Even though full size fruit trees offer many of the same benefits of non-fruiting trees, such as shade and beauty, there are a few things to consider before you plant one in your yard. The first is, what are you going to do with hundreds of peaches/apples/pears/etc. that suddenly become ripe in your backyard? Do you make preserves? Do you have family and friends that would like some? Along this last line, trading with family, friends and neighbors who have different fruit trees can be fun. There is nothing sadder than driving by a fruit tree with half it's fruit on the ground because it's owners really don't have a use for it or have forgotten it's even there. I had a friend a few years back who had an orange tree that was brimming with ripe fruit, when I asked her if I could have some for making marmalade she exclaimed, "Oh my gosh, I forgot we even had one.
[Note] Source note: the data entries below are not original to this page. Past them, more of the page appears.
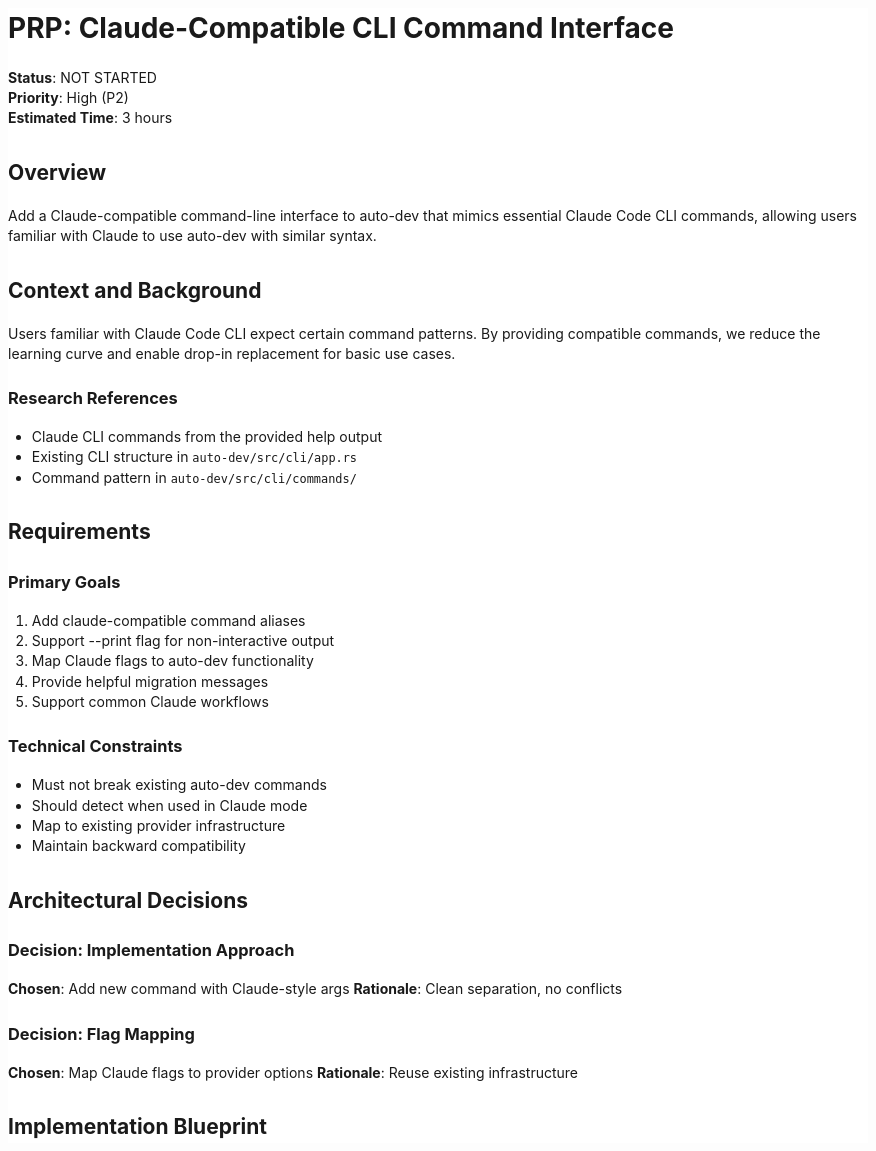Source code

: # PRP: Claude-Compatible CLI Command Interface

**Status**: NOT STARTED  
**Priority**: High (P2)  
**Estimated Time**: 3 hours

## Overview
Add a Claude-compatible command-line interface to auto-dev that mimics essential Claude Code CLI commands, allowing users familiar with Claude to use auto-dev with similar syntax.

## Context and Background
Users familiar with Claude Code CLI expect certain command patterns. By providing compatible commands, we reduce the learning curve and enable drop-in replacement for basic use cases.

### Research References
- Claude CLI commands from the provided help output
- Existing CLI structure in `auto-dev/src/cli/app.rs`
- Command pattern in `auto-dev/src/cli/commands/`

## Requirements

### Primary Goals
1. Add claude-compatible command aliases
2. Support --print flag for non-interactive output
3. Map Claude flags to auto-dev functionality
4. Provide helpful migration messages
5. Support common Claude workflows

### Technical Constraints
- Must not break existing auto-dev commands
- Should detect when used in Claude mode
- Map to existing provider infrastructure
- Maintain backward compatibility

## Architectural Decisions

### Decision: Implementation Approach
**Chosen**: Add new command with Claude-style args
**Rationale**: Clean separation, no conflicts

### Decision: Flag Mapping
**Chosen**: Map Claude flags to provider options
**Rationale**: Reuse existing infrastructure

## Implementation Blueprint
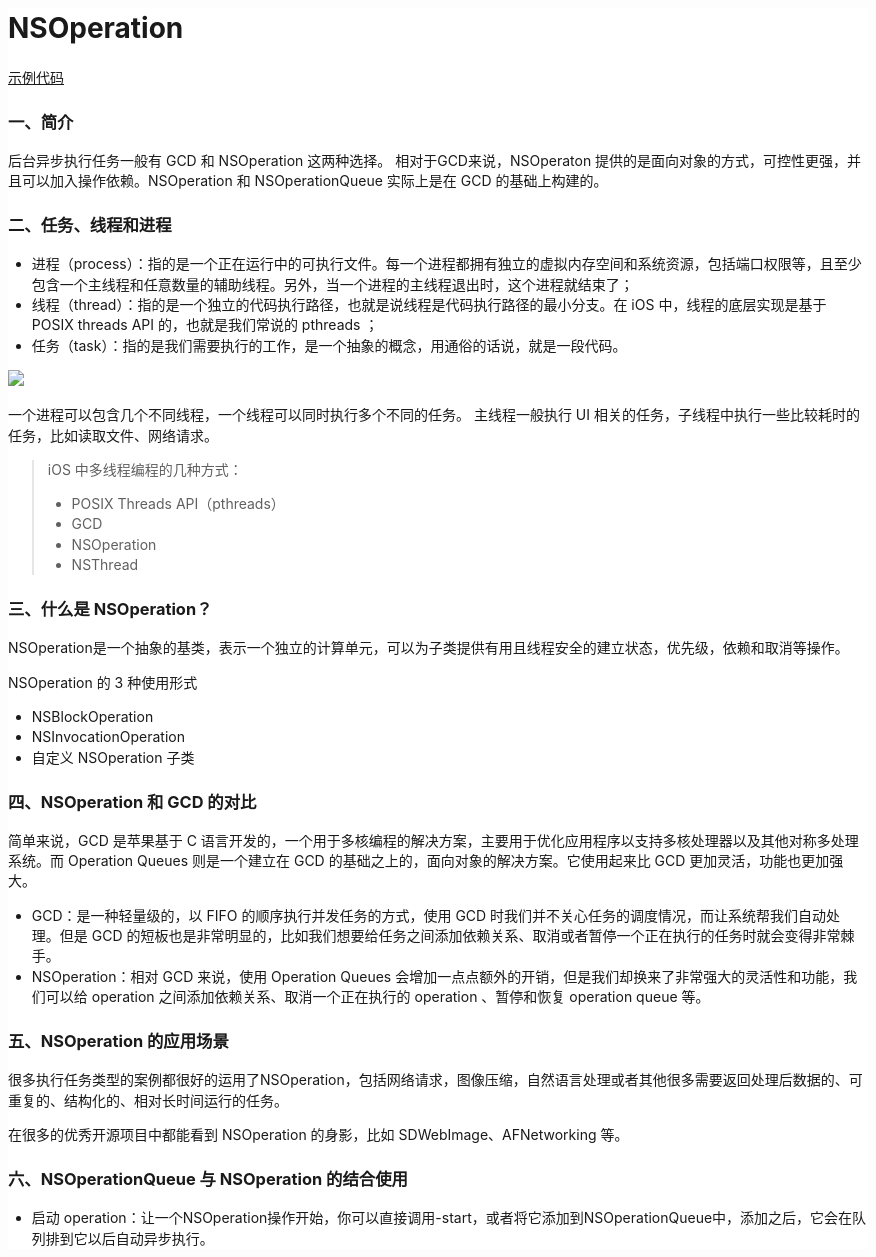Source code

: # NSOperation

[示例代码](https://github.com/ShannonChenCHN/iOSLevelingUp/tree/master/iOSTutorials/多线程/NSOperation)

### 一、简介
后台异步执行任务一般有 GCD 和 NSOperation 这两种选择。
相对于GCD来说，NSOperaton 提供的是面向对象的方式，可控性更强，并且可以加入操作依赖。NSOperation 和 NSOperationQueue 实际上是在 GCD 的基础上构建的。

### 二、任务、线程和进程

- 进程（process）：指的是一个正在运行中的可执行文件。每一个进程都拥有独立的虚拟内存空间和系统资源，包括端口权限等，且至少包含一个主线程和任意数量的辅助线程。另外，当一个进程的主线程退出时，这个进程就结束了；
- 线程（thread）：指的是一个独立的代码执行路径，也就是说线程是代码执行路径的最小分支。在 iOS 中，线程的底层实现是基于 POSIX threads API 的，也就是我们常说的 pthreads ；
- 任务（task）：指的是我们需要执行的工作，是一个抽象的概念，用通俗的话说，就是一段代码。

![](https://koenig-media.raywenderlich.com/uploads/2012/08/Process_Thread_Task.png)

一个进程可以包含几个不同线程，一个线程可以同时执行多个不同的任务。
主线程一般执行 UI 相关的任务，子线程中执行一些比较耗时的任务，比如读取文件、网络请求。

> iOS 中多线程编程的几种方式：
> - POSIX Threads API（pthreads）
> - GCD
> - NSOperation
> - NSThread

### 三、什么是 NSOperation？
NSOperation是一个抽象的基类，表示一个独立的计算单元，可以为子类提供有用且线程安全的建立状态，优先级，依赖和取消等操作。

NSOperation 的 3 种使用形式
- NSBlockOperation
- NSInvocationOperation
- 自定义 NSOperation 子类

### 四、NSOperation 和 GCD 的对比
简单来说，GCD 是苹果基于 C 语言开发的，一个用于多核编程的解决方案，主要用于优化应用程序以支持多核处理器以及其他对称多处理系统。而 Operation Queues 则是一个建立在 GCD 的基础之上的，面向对象的解决方案。它使用起来比 GCD 更加灵活，功能也更加强大。

- GCD：是一种轻量级的，以 FIFO 的顺序执行并发任务的方式，使用 GCD 时我们并不关心任务的调度情况，而让系统帮我们自动处理。但是 GCD 的短板也是非常明显的，比如我们想要给任务之间添加依赖关系、取消或者暂停一个正在执行的任务时就会变得非常棘手。
- NSOperation：相对 GCD 来说，使用 Operation Queues 会增加一点点额外的开销，但是我们却换来了非常强大的灵活性和功能，我们可以给 operation 之间添加依赖关系、取消一个正在执行的 operation 、暂停和恢复 operation queue 等。

### 五、NSOperation 的应用场景
很多执行任务类型的案例都很好的运用了NSOperation，包括网络请求，图像压缩，自然语言处理或者其他很多需要返回处理后数据的、可重复的、结构化的、相对长时间运行的任务。

在很多的优秀开源项目中都能看到 NSOperation 的身影，比如 SDWebImage、AFNetworking 等。

### 六、NSOperationQueue 与 NSOperation 的结合使用
- 启动 operation：让一个NSOperation操作开始，你可以直接调用-start，或者将它添加到NSOperationQueue中，添加之后，它会在队列排到它以后自动异步执行。
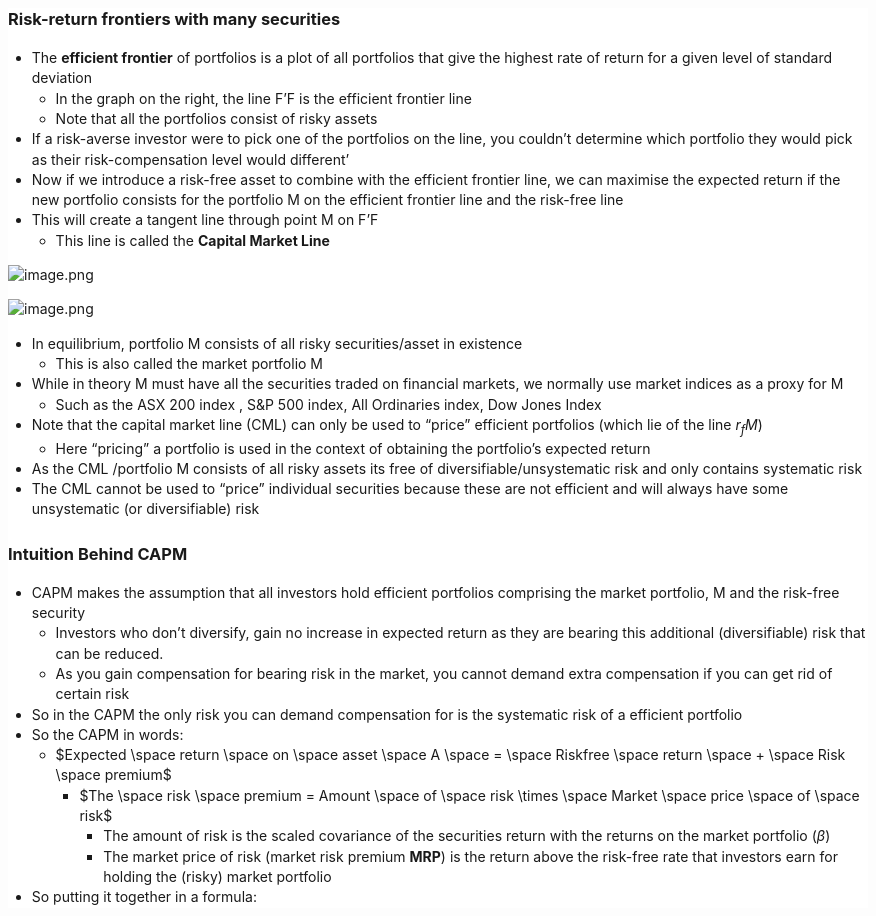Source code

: ### Risk-return frontiers with many securities

- The **efficient frontier** of portfolios is a plot of all portfolios that give the highest rate of return for a given level of standard deviation
    - In the graph on the right, the line F’F is the efficient frontier line
    - Note that all the portfolios consist of risky assets
- If a risk-averse investor were to pick one of the portfolios on the line, you couldn’t determine which portfolio they would pick as their risk-compensation level would different’
- Now if we introduce a risk-free asset to combine with the efficient frontier line, we can maximise the expected return if the new portfolio consists for the portfolio M on the efficient frontier line and the risk-free line
- This will create a tangent line through point M on F’F
    - This line is called the **Capital Market Line**

![image.png](image%2024.png)

![image.png](image%2025.png)

- In equilibrium, portfolio M consists of all risky securities/asset in existence
    - This is also called the market portfolio M
- While in theory M must have all the securities traded on financial markets, we normally use market indices as a proxy for M
    - Such as the ASX 200 index , S&P 500 index, All Ordinaries index, Dow Jones Index
- Note that the capital market line (CML) can only be used to “price” efficient portfolios (which lie of the line $r_fM$)
    - Here “pricing” a portfolio is used in the context of obtaining the portfolio’s expected return
- As the CML /portfolio M consists of all risky assets its free of diversifiable/unsystematic  risk and only contains systematic risk
- The CML cannot be used to “price” individual securities because these are not efficient and will always have some unsystematic (or diversifiable) risk

### Intuition Behind CAPM

- CAPM makes the assumption that all investors hold efficient portfolios comprising the market portfolio, M and the risk-free security
    - Investors who don’t diversify, gain no increase in expected return as they are bearing this additional (diversifiable) risk that can be reduced.
    - As you gain compensation for bearing risk in the market, you cannot demand extra compensation if you can get rid of certain risk
- So in the CAPM the only risk you can demand compensation for is the systematic risk of a efficient portfolio
- So the CAPM in words:
    - $Expected \space return \space on \space asset \space A \space = \space Riskfree \space return \space + \space Risk \space premium$
        - $The \space risk \space premium = Amount \space of \space risk \times \space Market \space price \space of \space risk$
            - The amount of risk is the scaled covariance of the securities return with the returns on the market portfolio ($\beta)$
            - The market price of risk (market risk premium **MRP**) is the return above the risk-free rate that investors earn for holding the (risky) market portfolio
- So putting it together in a formula:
I just bought a bag of oranges at the store!"

The second thing to consider, is the mess a fruit tree makes. Even if you try your best to pick the fruit as it ripens, there will be some that ends up on the ground. If you are planting citrus or apples, this isn't such a big deal as their smell isn't bad and their decomposition is slow. If you are planting stone fruits such as peaches, apricots, plums, etc. you are in for a different mess entirely. They attract all kinds of bugs rather quickly, have a smell that tickles the nose in an unpleasant way and turn into mush quite fast. I might be being a bit dramatic about this but you should know what your in for and be prepared to regularly pick up fallen fruits.

The last thing I want to mention is dwarf vs. regular fruit trees. I have become a fan of either regular or semi-dwarf fruit trees over dwarf varieties lately. From my readings and personal experience, the dwarf varieties never seem to produce enough to make them truly worth the work. Semi-dwarf trees will still stay on the smallish side and you're getting more bang for your buck; and if you have room a properly trimmed full sized tree will give you even more. Of course if you just want enough to enjoy as a summertime snack here and there (or something that can go in a pot on your patio), dwarf is fine, but if you are looking to can produce for the winter, try to fit in a semi-dwarf or regular.

If you feel you are ready for the above mentioned things then you are ready to try a fruit tree. Just be sure to research the specific needs of the species of tree you're buy so that you are sure to get fruit and no just a sickly barren tree.